TASK REQUIREMENTS:
Continue the piece on behavioral health funding and costs from its final sentence.

Mental health and substance abuse treatment are on track to be a $280 billion problem by 2020. This is the tip of the iceberg. If you include untreated individuals and people with developmental disabilities, age-related conditions and so on, the magnitude of the problem is much higher.
Behavioral health (BH) issues — which include substance abuse in addition to mental health conditions — correlate with increased mortality, unemployment and homelessness, among other things. In response to the growing seriousness of the issue, the Senate health committee has announced the Mental Health Reform Act of 2016.
However, BH is underfunded given the scale of the problem and is underequipped in terms of treatment infrastructure. The costs, relative to the size of the affected population, are disproportionately high: Consulting firm McKinsey estimates that this group represents 20% of the population but accounts for 35% of the total healthcare expenditure in the country today.

DATA UNDER STUDY:
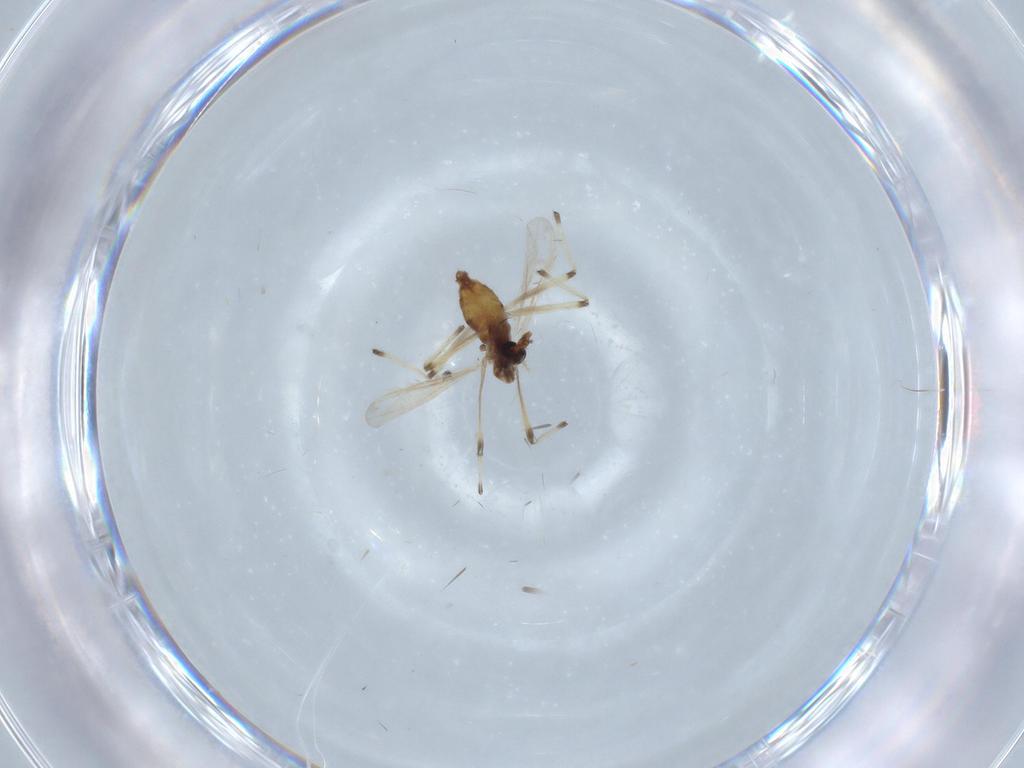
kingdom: Animalia
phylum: Arthropoda
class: Insecta
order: Diptera
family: Chironomidae
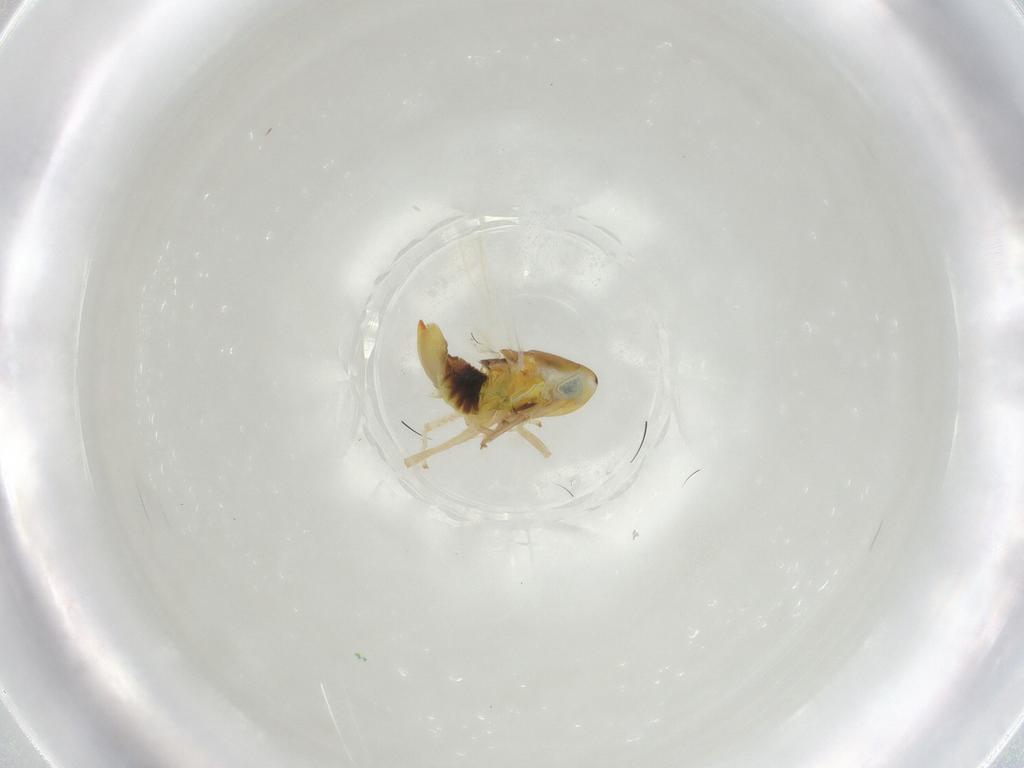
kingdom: Animalia
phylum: Arthropoda
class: Insecta
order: Hemiptera
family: Cicadellidae
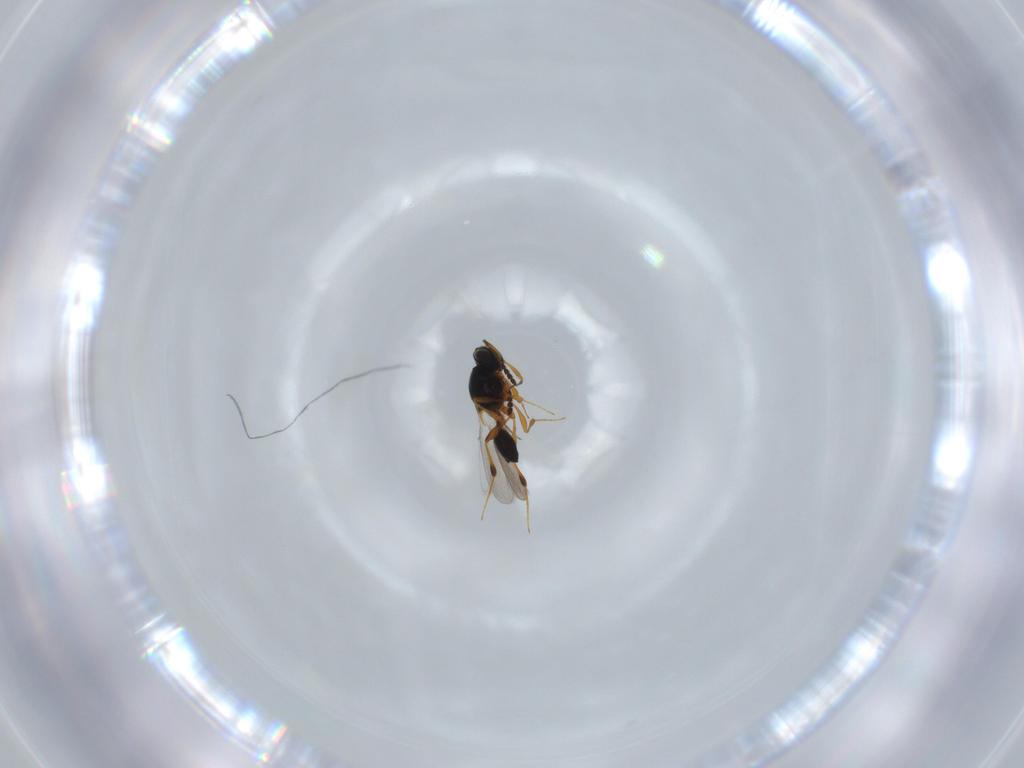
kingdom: Animalia
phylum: Arthropoda
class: Insecta
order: Hymenoptera
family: Platygastridae
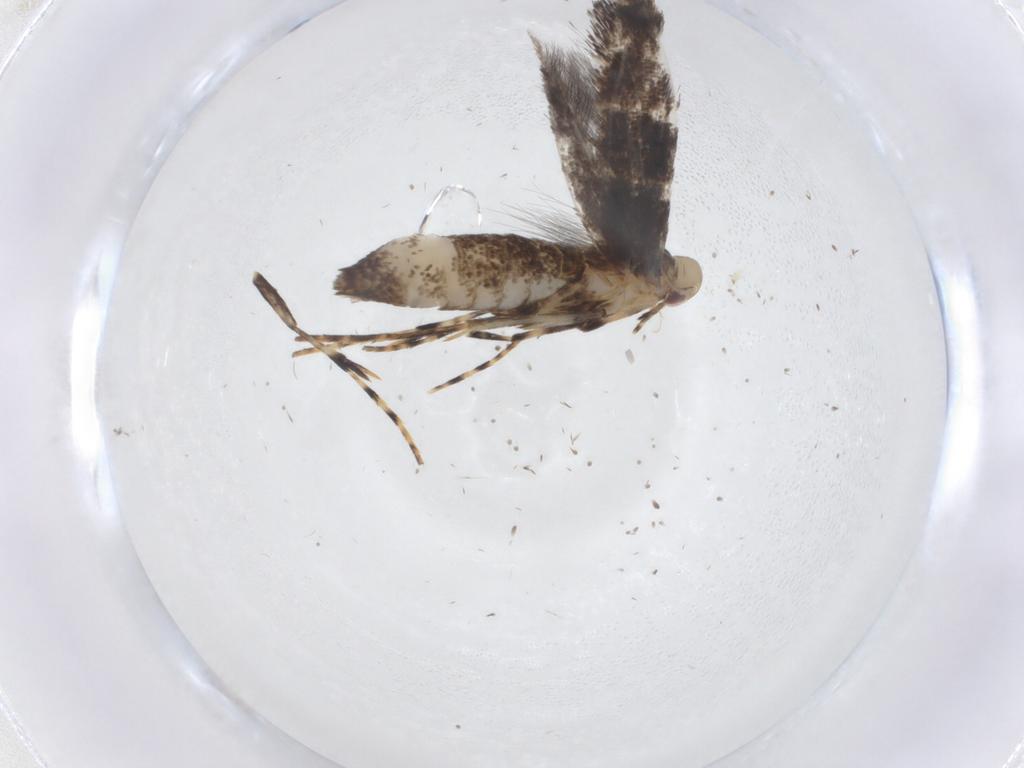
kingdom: Animalia
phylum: Arthropoda
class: Insecta
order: Lepidoptera
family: Gracillariidae
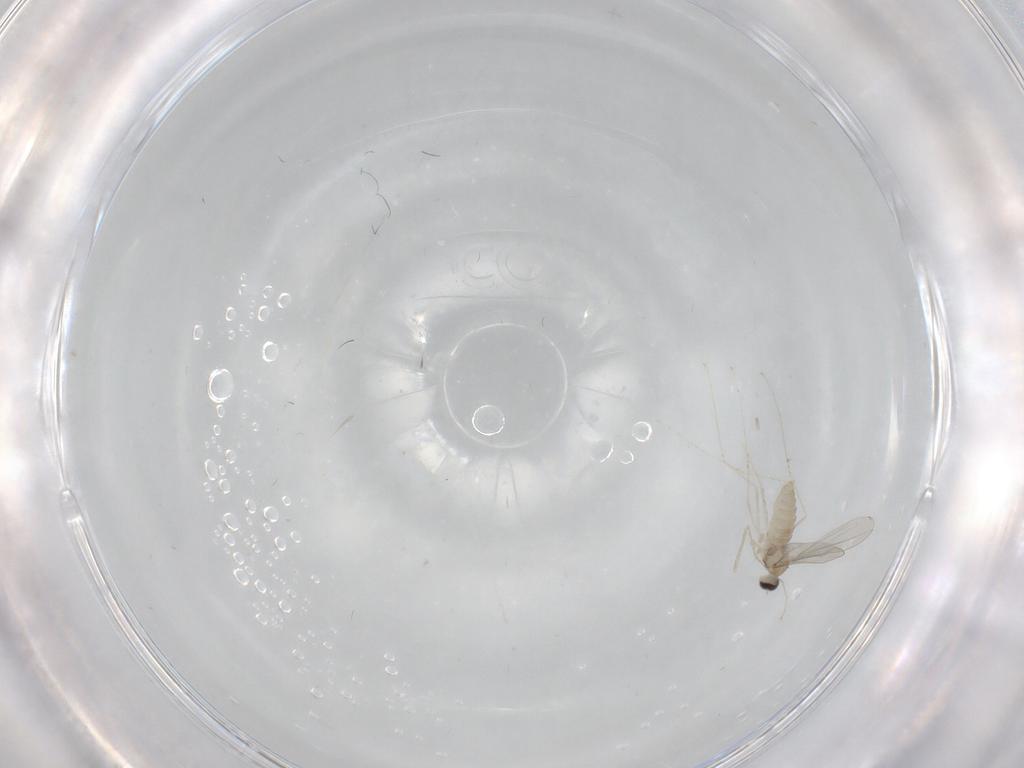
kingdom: Animalia
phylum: Arthropoda
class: Insecta
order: Diptera
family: Cecidomyiidae
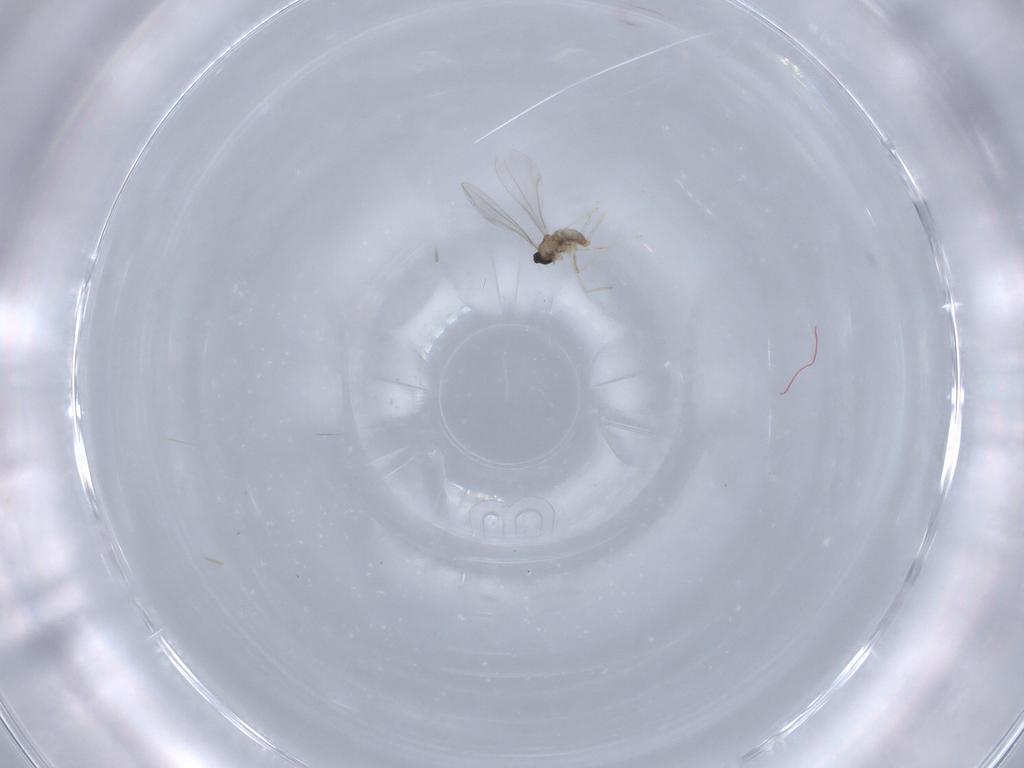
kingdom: Animalia
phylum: Arthropoda
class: Insecta
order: Diptera
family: Cecidomyiidae
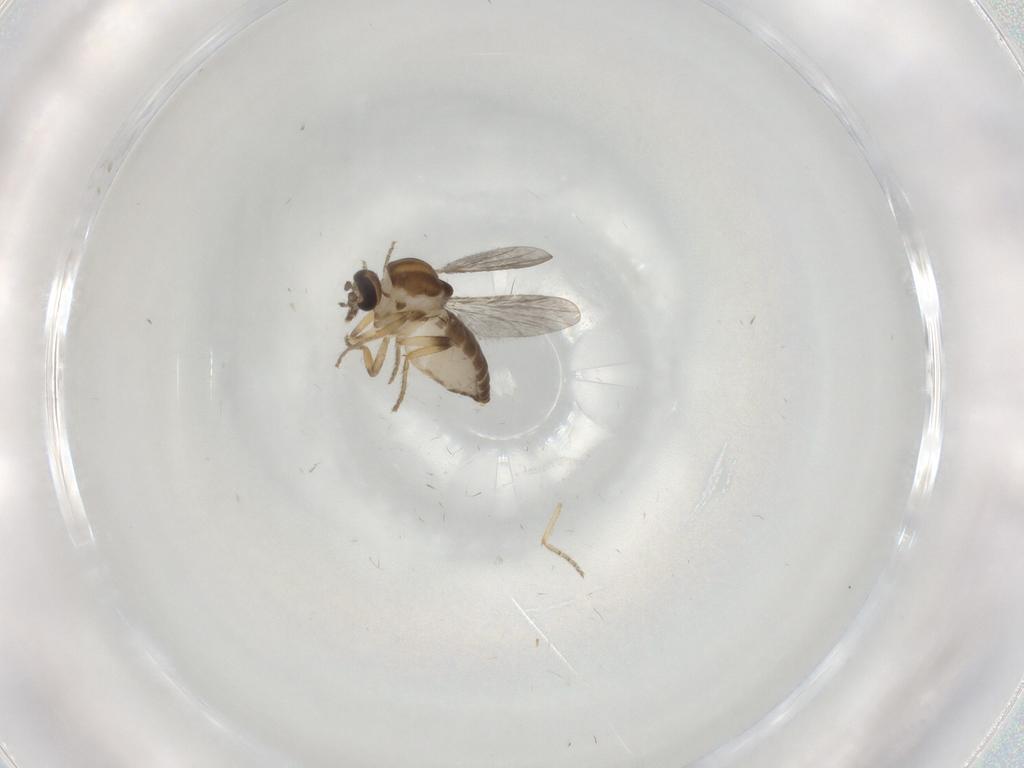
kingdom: Animalia
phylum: Arthropoda
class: Insecta
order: Diptera
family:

WRITTEN RESPONSE:
Using data to address risks and costs
As with accountable care models in population health management (PHM), the key to reining in BH costs is to understand population health risks and intervene with preventive care models that reduce costs while improving the quality of care.
A couple of partnership models provide examples of how technology innovators and care providers are collaborating to address the problem. One involves the South Florida Behavioral Health Network (SFBHN) and ODH Inc.; the other involves Quest Diagnostics and UC San Francisco (UCSF). Let’s take a look at both of them.
The South Florida Behavioral Health Network (SFBHN) and ODH Inc.
The BH sector is not well prepared to deal with taking on risk, says John Dow, CEO of SFBHN, a nonprofit that deals with the prevention and treatment of behavioral health disorders at the community level. To begin with, unlike in a medical field such as oncology, there are no registries with longitudinal data on BH patients. Additional complications include confidentiality and sensitivity to data that might hurt individuals if handled improperly (such as data on criminal history and incarceration). Aggregating the data can be a significant challenge that requires collaboration among stakeholders.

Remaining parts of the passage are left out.